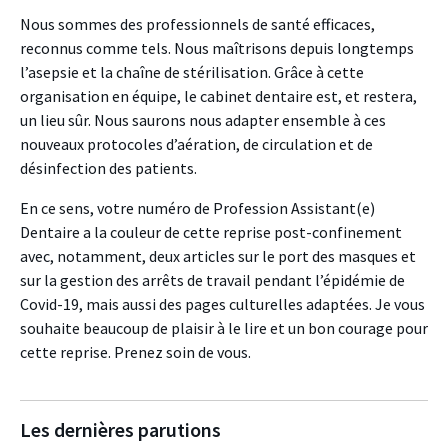
Nous sommes des professionnels de santé efficaces,
reconnus comme tels. Nous maîtrisons depuis longtemps
l’asepsie et la chaîne de stérilisation. Grâce à cette
organisation en équipe, le cabinet dentaire est, et restera,
un lieu sûr. Nous saurons nous adapter ensemble à ces
nouveaux protocoles d’aération, de circulation et de
désinfection des patients.
En ce sens, votre numéro de Profession Assistant(e)
Dentaire a la couleur de cette reprise post-confinement
avec, notamment, deux articles sur le port des masques et
sur la gestion des arrêts de travail pendant l’épidémie de
Covid-19, mais aussi des pages culturelles adaptées. Je vous
souhaite beaucoup de plaisir à le lire et un bon courage pour
cette reprise. Prenez soin de vous.
Les dernières parutions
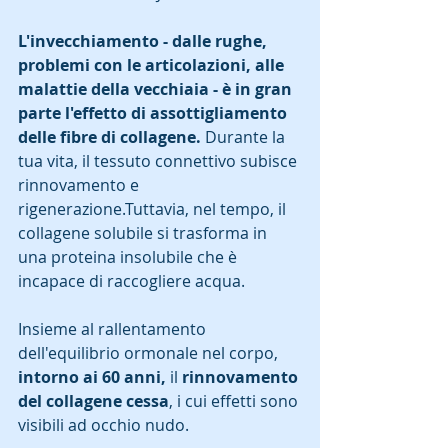
L'invecchiamento - dalle rughe, 
problemi con le articolazioni, alle 
malattie della vecchiaia - è in gran 
parte l'effetto di assottigliamento 
delle fibre di collagene.
 Durante la 
tua vita, il tessuto connettivo subisce 
rinnovamento e 
rigenerazione.Tuttavia, nel tempo, il 
collagene solubile si trasforma in 
una proteina insolubile che è 
incapace di raccogliere acqua.
Insieme al rallentamento 
dell'equilibrio ormonale nel corpo, 
intorno ai 60 anni,
 il 
rinnovamento 
del collagene cessa
, i cui effetti sono 
visibili ad occhio nudo. 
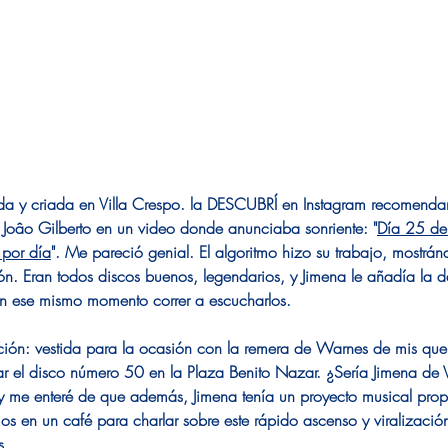
da y criada en Villa Crespo. la DESCUBRÍ en Instagram recomenda
oâo Gilberto en un video donde anunciaba sonriente: "
Día 25 de
por día
". Me pareció genial. El algoritmo hizo su trabajo, mostr
. Eran todos discos buenos, legendarios, y Jimena le añadía la da
en ese mismo momento correr a escucharlos.
ción: vestida para la ocasión con la remera de Warnes de mis que
ar el disco número 50 en la Plaza Benito Nazar. ¿Sería Jimena de V
 y me enteré de que además, Jimena tenía un proyecto musical prop
s en un café para charlar sobre este rápido ascenso y viralización,
s. 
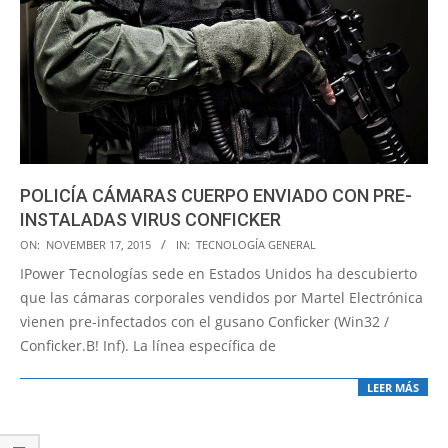
POLICÍA CÁMARAS CUERPO ENVIADO CON PRE-
INSTALADAS VIRUS CONFICKER
2015-
ON:
NOVEMBER 17, 2015
IN:
TECNOLOGÍA GENERAL
11-
IPower Tecnologías sede en Estados Unidos ha descubierto
17
que las cámaras corporales vendidos por Martel Electrónica
vienen pre-infectados con el gusano Conficker (Win32 /
Conficker.B! Inf). La línea específica de
LEER MÁS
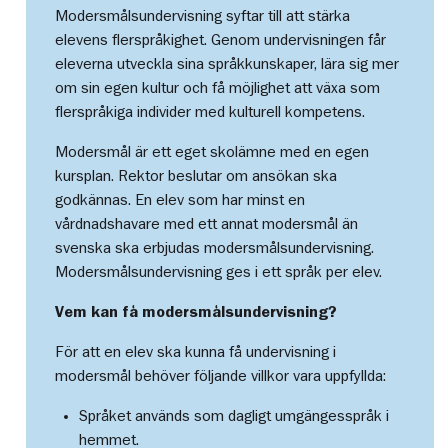
Modersmålsundervisning syftar till att stärka
elevens flerspråkighet. Genom undervisningen får
eleverna utveckla sina språkkunskaper, lära sig mer
om sin egen kultur och få möjlighet att växa som
flerspråkiga individer med kulturell kompetens.
Modersmål är ett eget skolämne med en egen
kursplan. Rektor beslutar om ansökan ska
godkännas. En elev som har minst en
vårdnadshavare med ett annat modersmål än
svenska ska erbjudas modersmålsundervisning.
Modersmålsundervisning ges i ett språk per elev.
Vem kan få modersmålsundervisning?
För att en elev ska kunna få undervisning i
modersmål behöver följande villkor vara uppfyllda:
Språket används som dagligt umgängesspråk i
hemmet.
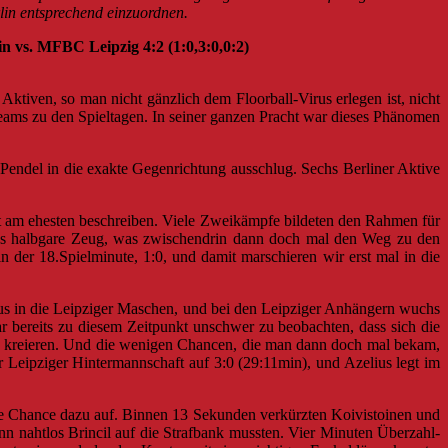
lin entsprechend einzuordnen.
Leipzig 4:2 (1:0,3:0,0:2)
ktiven, so man nicht gänzlich dem Floorball-Virus erlegen ist, nicht
 Teams zu den Spieltagen. In seiner ganzen Pracht war dieses Phänomen
Pendel in die exakte Gegenrichtung ausschlug. Sechs Berliner Aktive
eicht am ehesten beschreiben. Viele Zweikämpfe bildeten den Rahmen für
as halbga
re Zeug, was zwischendrin dann doch mal den Weg zu den
n der 18.Spielminute, 1:0, und damit marschieren wir erst mal in die
ius in die Leipziger Maschen, und bei den Leipziger Anhängern wuchs
 bereits zu diesem Zeitpunkt unschwer zu beobachten, dass sich die
zu kreieren. Und die wenigen Chancen, die man dann doch mal bekam,
er Leipziger Hintermannschaft auf 3:0 (29:11min), und Azelius legt im
 die Chance dazu auf. Binnen 13 Sekunden verkürzten Koivistoinen und
n nahtlos Brincil auf die Strafbank mussten. Vier Minuten Überzahl-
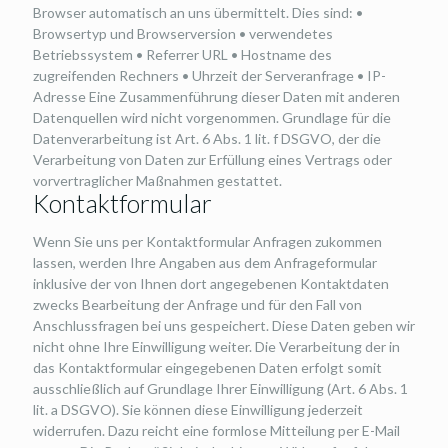
Browser automatisch an uns übermittelt. Dies sind: •
Browsertyp und Browserversion • verwendetes
Betriebssystem • Referrer URL • Hostname des
zugreifenden Rechners • Uhrzeit der Serveranfrage • IP-
Adresse Eine Zusammenführung dieser Daten mit anderen
Datenquellen wird nicht vorgenommen. Grundlage für die
Datenverarbeitung ist Art. 6 Abs. 1 lit. f DSGVO, der die
Verarbeitung von Daten zur Erfüllung eines Vertrags oder
vorvertraglicher Maßnahmen gestattet.
Kontaktformular
Wenn Sie uns per Kontaktformular Anfragen zukommen
lassen, werden Ihre Angaben aus dem Anfrageformular
inklusive der von Ihnen dort angegebenen Kontaktdaten
zwecks Bearbeitung der Anfrage und für den Fall von
Anschlussfragen bei uns gespeichert. Diese Daten geben wir
nicht ohne Ihre Einwilligung weiter. Die Verarbeitung der in
das Kontaktformular eingegebenen Daten erfolgt somit
ausschließlich auf Grundlage Ihrer Einwilligung (Art. 6 Abs. 1
lit. a DSGVO). Sie können diese Einwilligung jederzeit
widerrufen. Dazu reicht eine formlose Mitteilung per E-Mail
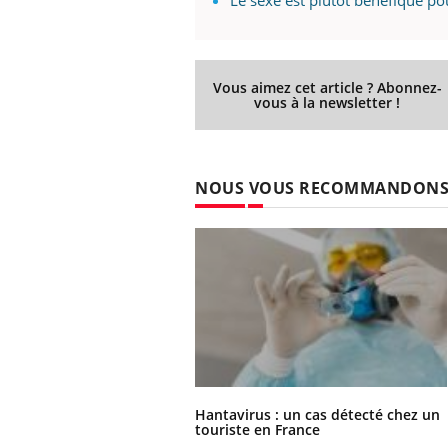
Vous aimez cet article ? Abonnez-
vous à la newsletter !
NOUS VOUS RECOMMANDON
Hantavirus : un cas détecté chez un
touriste en France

■ ■ ■ ■

- **DIRECTIONS FOR THIS TASK**: In the copy, include every entry above exactly and leave out each picture.

- **SOLUTION FOR THIS EXERCISE**:
Nous sommes des professionnels de santé efficaces,
reconnus comme tels. Nous maîtrisons depuis longtemps
l’asepsie et la chaîne de stérilisation. Grâce à cette
organisation en équipe, le cabinet dentaire est, et restera,
un lieu sûr. Nous saurons nous adapter ensemble à ces
nouveaux protocoles d’aération, de circulation et de
désinfection des patients.
En ce sens, votre numéro de Profession Assistant(e)
Dentaire a la couleur de cette reprise post-confinement
avec, notamment, deux articles sur le port des masques et
sur la gestion des arrêts de travail pendant l’épidémie de
Covid-19, mais aussi des pages culturelles adaptées. Je vous
souhaite beaucoup de plaisir à le lire et un bon courage pour
cette reprise. Prenez soin de vous.
Les dernières parutions
L'invecchiamento - dalle rughe, 
problemi con le articolazioni, alle 
malattie della vecchiaia - è in gran 
parte l'effetto di assottigliamento 
delle fibre di collagene.
 Durante la 
tua vita, il tessuto connettivo subisce 
rinnovamento e 
rigenerazione.Tuttavia, nel tempo, il 
collagene solubile si trasforma in 
una proteina insolubile che è 
incapace di raccogliere acqua.
Insieme al rallentamento 
dell'equilibrio ormonale nel corpo, 
intorno ai 60 anni,
 il 
rinnovamento 
del collagene cessa
, i cui effetti sono 
visibili ad occhio nudo. 
da y criada en Villa Crespo. la DESCUBRÍ en Instagram recomenda
oâo Gilberto en un video donde anunciaba sonriente: "
Día 25 de
por día
". Me pareció genial. El algoritmo hizo su trabajo, mostr
. Eran todos discos buenos, legendarios, y Jimena le añadía la da
en ese mismo momento correr a escucharlos.
ción: vestida para la ocasión con la remera de Warnes de mis que
ar el disco número 50 en la Plaza Benito Nazar. ¿Sería Jimena de V
 y me enteré de que además, Jimena tenía un proyecto musical prop
s en un café para charlar sobre este rápido ascenso y viralización,
s. 
POLICÍA CÁMARAS CUERPO ENVIADO CON PRE-
INSTALADAS VIRUS CONFICKER
2015-
ON:
NOVEMBER 17, 2015
IN:
TECNOLOGÍA GENERAL
11-
IPower Tecnologías sede en Estados Unidos ha descubierto
17
que las cámaras corporales vendidos por Martel Electrónica
vienen pre-infectados con el gusano Conficker (Win32 /
Conficker.B! Inf). La línea específica de
LEER MÁS
Modersmålsundervisning syftar till att stärka
elevens flerspråkighet. Genom undervisningen får
eleverna utveckla sina språkkunskaper, lära sig mer
om sin egen kultur och få möjlighet att växa som
flerspråkiga individer med kulturell kompetens.
Modersmål är ett eget skolämne med en egen
kursplan. Rektor beslutar om ansökan ska
godkännas. En elev som har minst en
vårdnadshavare med ett annat modersmål än
svenska ska erbjudas modersmålsundervisning.
Modersmålsundervisning ges i ett språk per elev.
Vem kan få modersmålsundervisning?
För att en elev ska kunna få undervisning i
modersmål behöver följande villkor vara uppfyllda:
Språket används som dagligt umgängesspråk i
hemmet.
lin entsprechend einzuordnen.
Leipzig 4:2 (1:0,3:0,0:2)
ktiven, so man nicht gänzlich dem Floorball-Virus erlegen ist, nicht
 Teams zu den Spieltagen. In seiner ganzen Pracht war dieses Phänomen
Pendel in die exakte Gegenrichtung ausschlug. Sechs Berliner Aktive
eicht am ehesten beschreiben. Viele Zweikämpfe bildeten den Rahmen für
as halbga
re Zeug, was zwischendrin dann doch mal den Weg zu den
n der 18.Spielminute, 1:0, und damit marschieren wir erst mal in die
ius in die Leipziger Maschen, und bei den Leipziger Anhängern wuchs
 bereits zu diesem Zeitpunkt unschwer zu beobachten, dass sich die
zu kreieren. Und die wenigen Chancen, die man dann doch mal bekam,
er Leipziger Hintermannschaft auf 3:0 (29:11min), und Azelius legt im
 die Chance dazu auf. Binnen 13 Sekunden verkürzten Koivistoinen und
n nahtlos Brincil auf die Strafbank mussten. Vier Minuten Überzahl-
Browser automatisch an uns übermittelt. Dies sind: •
Browsertyp und Browserversion • verwendetes
Betriebssystem • Referrer URL • Hostname des
zugreifenden Rechners • Uhrzeit der Serveranfrage • IP-
Adresse Eine Zusammenführung dieser Daten mit anderen
Datenquellen wird nicht vorgenommen. Grundlage für die
Datenverarbeitung ist Art. 6 Abs. 1 lit. f DSGVO, der die
Verarbeitung von Daten zur Erfüllung eines Vertrags oder
vorvertraglicher Maßnahmen gestattet.
Kontaktformular
Wenn Sie uns per Kontaktformular Anfragen zukommen
lassen, werden Ihre Angaben aus dem Anfrageformular
inklusive der von Ihnen dort angegebenen Kontaktdaten
zwecks Bearbeitung der Anfrage und für den Fall von
Anschlussfragen bei uns gespeichert. Diese Daten geben wir
nicht ohne Ihre Einwilligung weiter. Die Verarbeitung der in
das Kontaktformular eingegebenen Daten erfolgt somit
ausschließlich auf Grundlage Ihrer Einwilligung (Art. 6 Abs. 1
lit. a DSGVO). Sie können diese Einwilligung jederzeit
widerrufen. Dazu reicht eine formlose Mitteilung per E-Mail
Vous aimez cet article ? Abonnez-
vous à la newsletter !
NOUS VOUS RECOMMANDON
Hantavirus : un cas détecté chez un
touriste en France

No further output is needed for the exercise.